____ Ausgewählter Text
Glasfasern 43
Leben nach OJ
„Gibt es
ein Leben nach OJ?“ fragte der Online-Dienst CNN
Interactive und beantwortete sie gleich selbst mit der
Einrichtung seines Simpson Forums, in
dem seit Monaten etliche tausend Amerikaner über die aftershocks
des Jahrhundertprozesses diskutieren.
Es hätte
ganz anders kommen können. Nach dem Simpson-Freispruch, nach
dem Ende der
täglichen Live-Berichterstattung aus dem Gerichtssaal, nach den
Wortgemetzeln
und Meinungsschlachten zwischen kriminologischen, juristischen und
politischen
Fraktionen, zwischen Weltanschauungslagern und Wahrheits-Armeen
unterschiedlichster Provenienz, zwischen Sektierern, Bußpredigern
und
Rassenfanatikern der einen oder der anderen Couleur hätte
eine amerikanische
Nacht ins Bewußtsein der Millionen stürzen können:
Black-out for ever, Ende des
Verfahrens und Ende der Geschichte - was lohnt das Leben noch, nun, da
die Bluthochzeit
zwischen Sex & Crime, Justiz und Seelenmassage, den Massen und
ihren Medien
zum Abschluß gefunden hat?
________
____ Zu prüfende Daten
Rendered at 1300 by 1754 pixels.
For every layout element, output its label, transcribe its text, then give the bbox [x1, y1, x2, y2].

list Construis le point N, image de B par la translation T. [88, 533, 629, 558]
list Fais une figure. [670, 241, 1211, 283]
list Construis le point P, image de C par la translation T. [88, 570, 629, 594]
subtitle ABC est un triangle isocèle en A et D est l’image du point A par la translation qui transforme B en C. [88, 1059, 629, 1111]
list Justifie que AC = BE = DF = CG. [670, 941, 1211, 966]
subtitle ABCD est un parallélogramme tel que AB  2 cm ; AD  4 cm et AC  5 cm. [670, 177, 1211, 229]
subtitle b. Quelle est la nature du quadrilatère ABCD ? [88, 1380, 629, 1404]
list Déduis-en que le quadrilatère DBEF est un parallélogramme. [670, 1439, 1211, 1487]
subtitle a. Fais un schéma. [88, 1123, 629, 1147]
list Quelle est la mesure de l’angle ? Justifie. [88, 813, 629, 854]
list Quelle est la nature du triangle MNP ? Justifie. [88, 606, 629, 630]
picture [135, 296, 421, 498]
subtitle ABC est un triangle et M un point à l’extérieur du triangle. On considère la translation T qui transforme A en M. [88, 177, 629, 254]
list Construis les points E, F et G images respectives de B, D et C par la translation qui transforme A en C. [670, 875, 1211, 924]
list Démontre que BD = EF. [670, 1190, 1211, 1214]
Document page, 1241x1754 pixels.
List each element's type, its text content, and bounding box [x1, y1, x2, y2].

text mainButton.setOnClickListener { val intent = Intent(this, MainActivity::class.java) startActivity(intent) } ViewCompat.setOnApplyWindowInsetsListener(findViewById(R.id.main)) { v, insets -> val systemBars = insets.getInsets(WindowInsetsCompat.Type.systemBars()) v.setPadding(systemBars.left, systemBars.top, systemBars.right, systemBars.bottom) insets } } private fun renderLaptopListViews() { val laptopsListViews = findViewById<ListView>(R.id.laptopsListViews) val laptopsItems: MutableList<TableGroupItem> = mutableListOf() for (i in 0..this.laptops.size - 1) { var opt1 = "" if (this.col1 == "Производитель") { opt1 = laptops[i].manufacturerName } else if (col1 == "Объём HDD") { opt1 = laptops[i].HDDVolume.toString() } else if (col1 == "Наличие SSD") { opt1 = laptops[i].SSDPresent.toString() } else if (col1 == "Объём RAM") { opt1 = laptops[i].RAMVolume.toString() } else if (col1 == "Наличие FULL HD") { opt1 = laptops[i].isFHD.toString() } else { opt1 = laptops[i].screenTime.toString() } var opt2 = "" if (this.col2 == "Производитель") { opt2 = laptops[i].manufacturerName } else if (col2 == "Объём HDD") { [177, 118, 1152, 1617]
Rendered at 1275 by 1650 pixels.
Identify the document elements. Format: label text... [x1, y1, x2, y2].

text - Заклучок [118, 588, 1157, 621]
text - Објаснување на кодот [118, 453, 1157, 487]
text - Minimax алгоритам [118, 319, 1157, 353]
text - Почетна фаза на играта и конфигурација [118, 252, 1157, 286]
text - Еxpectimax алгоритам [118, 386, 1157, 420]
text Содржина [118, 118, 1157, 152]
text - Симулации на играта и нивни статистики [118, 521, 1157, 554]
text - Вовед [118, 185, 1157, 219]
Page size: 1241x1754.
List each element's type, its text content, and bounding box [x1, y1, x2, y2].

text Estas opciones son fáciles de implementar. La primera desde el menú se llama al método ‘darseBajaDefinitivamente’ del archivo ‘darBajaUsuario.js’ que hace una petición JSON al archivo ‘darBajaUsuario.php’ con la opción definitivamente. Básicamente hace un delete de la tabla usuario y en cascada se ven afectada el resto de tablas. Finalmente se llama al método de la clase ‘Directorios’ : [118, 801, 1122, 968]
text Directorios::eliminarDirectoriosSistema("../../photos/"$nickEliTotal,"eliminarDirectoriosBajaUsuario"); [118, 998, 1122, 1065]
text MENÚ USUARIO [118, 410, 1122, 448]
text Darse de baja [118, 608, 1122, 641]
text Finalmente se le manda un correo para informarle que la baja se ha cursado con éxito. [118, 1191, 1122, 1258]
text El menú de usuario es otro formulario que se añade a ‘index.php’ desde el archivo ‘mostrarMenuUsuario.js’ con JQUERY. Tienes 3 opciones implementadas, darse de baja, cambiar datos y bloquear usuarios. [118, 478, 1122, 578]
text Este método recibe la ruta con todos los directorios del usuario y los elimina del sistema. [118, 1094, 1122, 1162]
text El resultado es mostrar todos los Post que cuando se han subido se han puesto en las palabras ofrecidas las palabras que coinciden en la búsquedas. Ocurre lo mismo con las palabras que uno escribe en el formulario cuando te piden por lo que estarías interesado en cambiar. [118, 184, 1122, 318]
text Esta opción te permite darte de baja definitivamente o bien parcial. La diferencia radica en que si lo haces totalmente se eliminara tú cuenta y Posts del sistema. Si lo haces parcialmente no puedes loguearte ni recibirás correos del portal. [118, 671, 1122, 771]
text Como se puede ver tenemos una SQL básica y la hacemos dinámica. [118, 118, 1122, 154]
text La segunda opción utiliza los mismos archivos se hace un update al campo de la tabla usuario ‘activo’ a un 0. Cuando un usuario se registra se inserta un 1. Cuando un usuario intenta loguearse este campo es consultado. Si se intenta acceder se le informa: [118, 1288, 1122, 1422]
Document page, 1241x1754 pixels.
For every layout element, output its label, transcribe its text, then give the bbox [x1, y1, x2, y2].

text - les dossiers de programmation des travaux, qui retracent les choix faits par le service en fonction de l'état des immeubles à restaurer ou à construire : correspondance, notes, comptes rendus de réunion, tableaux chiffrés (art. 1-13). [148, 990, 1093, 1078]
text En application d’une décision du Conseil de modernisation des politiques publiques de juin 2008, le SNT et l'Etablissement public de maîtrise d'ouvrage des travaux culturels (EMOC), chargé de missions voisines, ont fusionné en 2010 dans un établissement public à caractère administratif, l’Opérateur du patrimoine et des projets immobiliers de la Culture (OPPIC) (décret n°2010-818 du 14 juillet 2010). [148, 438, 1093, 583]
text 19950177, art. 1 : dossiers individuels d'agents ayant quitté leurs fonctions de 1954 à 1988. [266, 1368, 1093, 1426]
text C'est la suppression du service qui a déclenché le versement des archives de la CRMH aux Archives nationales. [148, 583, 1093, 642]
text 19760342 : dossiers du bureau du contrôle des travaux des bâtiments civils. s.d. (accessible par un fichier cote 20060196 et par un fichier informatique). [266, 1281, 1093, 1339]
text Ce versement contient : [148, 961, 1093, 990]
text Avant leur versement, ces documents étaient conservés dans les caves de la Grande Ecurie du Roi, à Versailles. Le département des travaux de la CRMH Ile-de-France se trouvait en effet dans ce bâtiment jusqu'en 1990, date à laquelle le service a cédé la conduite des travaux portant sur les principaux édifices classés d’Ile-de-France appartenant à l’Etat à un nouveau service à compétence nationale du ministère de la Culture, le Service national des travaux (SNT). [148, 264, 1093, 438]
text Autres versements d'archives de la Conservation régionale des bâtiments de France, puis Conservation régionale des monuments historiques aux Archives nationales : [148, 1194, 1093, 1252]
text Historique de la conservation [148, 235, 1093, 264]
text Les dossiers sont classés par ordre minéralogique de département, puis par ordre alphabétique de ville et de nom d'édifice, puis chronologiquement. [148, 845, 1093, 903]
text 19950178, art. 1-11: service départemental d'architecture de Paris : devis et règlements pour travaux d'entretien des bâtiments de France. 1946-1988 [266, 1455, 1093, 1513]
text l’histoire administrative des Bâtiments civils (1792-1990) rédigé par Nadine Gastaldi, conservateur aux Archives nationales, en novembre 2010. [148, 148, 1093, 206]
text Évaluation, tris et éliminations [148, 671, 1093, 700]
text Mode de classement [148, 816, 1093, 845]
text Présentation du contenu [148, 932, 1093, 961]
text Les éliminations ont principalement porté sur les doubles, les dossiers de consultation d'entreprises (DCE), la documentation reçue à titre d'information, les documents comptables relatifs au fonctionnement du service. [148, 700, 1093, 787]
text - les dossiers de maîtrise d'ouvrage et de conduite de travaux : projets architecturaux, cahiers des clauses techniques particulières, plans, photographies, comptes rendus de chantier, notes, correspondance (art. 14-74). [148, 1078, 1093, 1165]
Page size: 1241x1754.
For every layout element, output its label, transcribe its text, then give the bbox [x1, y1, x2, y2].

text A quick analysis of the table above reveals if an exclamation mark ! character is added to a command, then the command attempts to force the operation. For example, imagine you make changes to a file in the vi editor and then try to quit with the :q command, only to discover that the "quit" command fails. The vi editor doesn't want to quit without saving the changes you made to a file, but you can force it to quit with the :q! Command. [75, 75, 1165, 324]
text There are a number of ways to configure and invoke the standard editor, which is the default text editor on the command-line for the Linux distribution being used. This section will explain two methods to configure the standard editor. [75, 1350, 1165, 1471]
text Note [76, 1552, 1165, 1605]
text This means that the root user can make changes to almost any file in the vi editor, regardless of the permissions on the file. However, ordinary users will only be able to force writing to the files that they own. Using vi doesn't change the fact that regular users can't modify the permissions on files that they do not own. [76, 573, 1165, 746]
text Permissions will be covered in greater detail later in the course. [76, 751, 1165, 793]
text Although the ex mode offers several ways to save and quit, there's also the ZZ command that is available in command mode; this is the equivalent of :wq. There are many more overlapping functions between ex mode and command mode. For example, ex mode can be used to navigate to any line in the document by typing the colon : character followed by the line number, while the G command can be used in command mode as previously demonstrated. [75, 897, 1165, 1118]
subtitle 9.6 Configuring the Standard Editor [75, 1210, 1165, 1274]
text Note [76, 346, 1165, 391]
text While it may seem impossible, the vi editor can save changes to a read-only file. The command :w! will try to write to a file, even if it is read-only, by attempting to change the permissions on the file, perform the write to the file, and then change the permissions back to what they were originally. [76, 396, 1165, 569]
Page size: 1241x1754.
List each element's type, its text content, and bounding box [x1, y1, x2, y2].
________
Deine Aufgaben:
1. Schreib den ausgewählten Text von „Glasfasern 43“ bis „des Jahrhundertprozesses diskutieren.“ neu und setz dabei „Menschen“ an die Stelle von „Amerikaner“.
2. Erkläre nach dem ausgewählten Text, wie CNN Interactive seine eigene Frage „Gibt es ein Leben nach OJ?“ beantwortet hat.
Die Auflistung ist eigenes Material und gehört nicht zum Text.

Die Lösungen:
1.
Glasfasern 43
Leben nach OJ
„Gibt es
ein Leben nach OJ?“ fragte der Online-Dienst CNN
Interactive und beantwortete sie gleich selbst mit der
Einrichtung seines Simpson Forums, in
dem seit Monaten etliche tausend Menschen über die aftershocks
des Jahrhundertprozesses diskutieren.

2. CNN Interactive hat die Frage beantwortet, indem es sein Simpson Forum eingerichtet hat. Dort diskutieren seit Monaten etliche tausend Amerikaner über die aftershocks des Jahrhundertprozesses.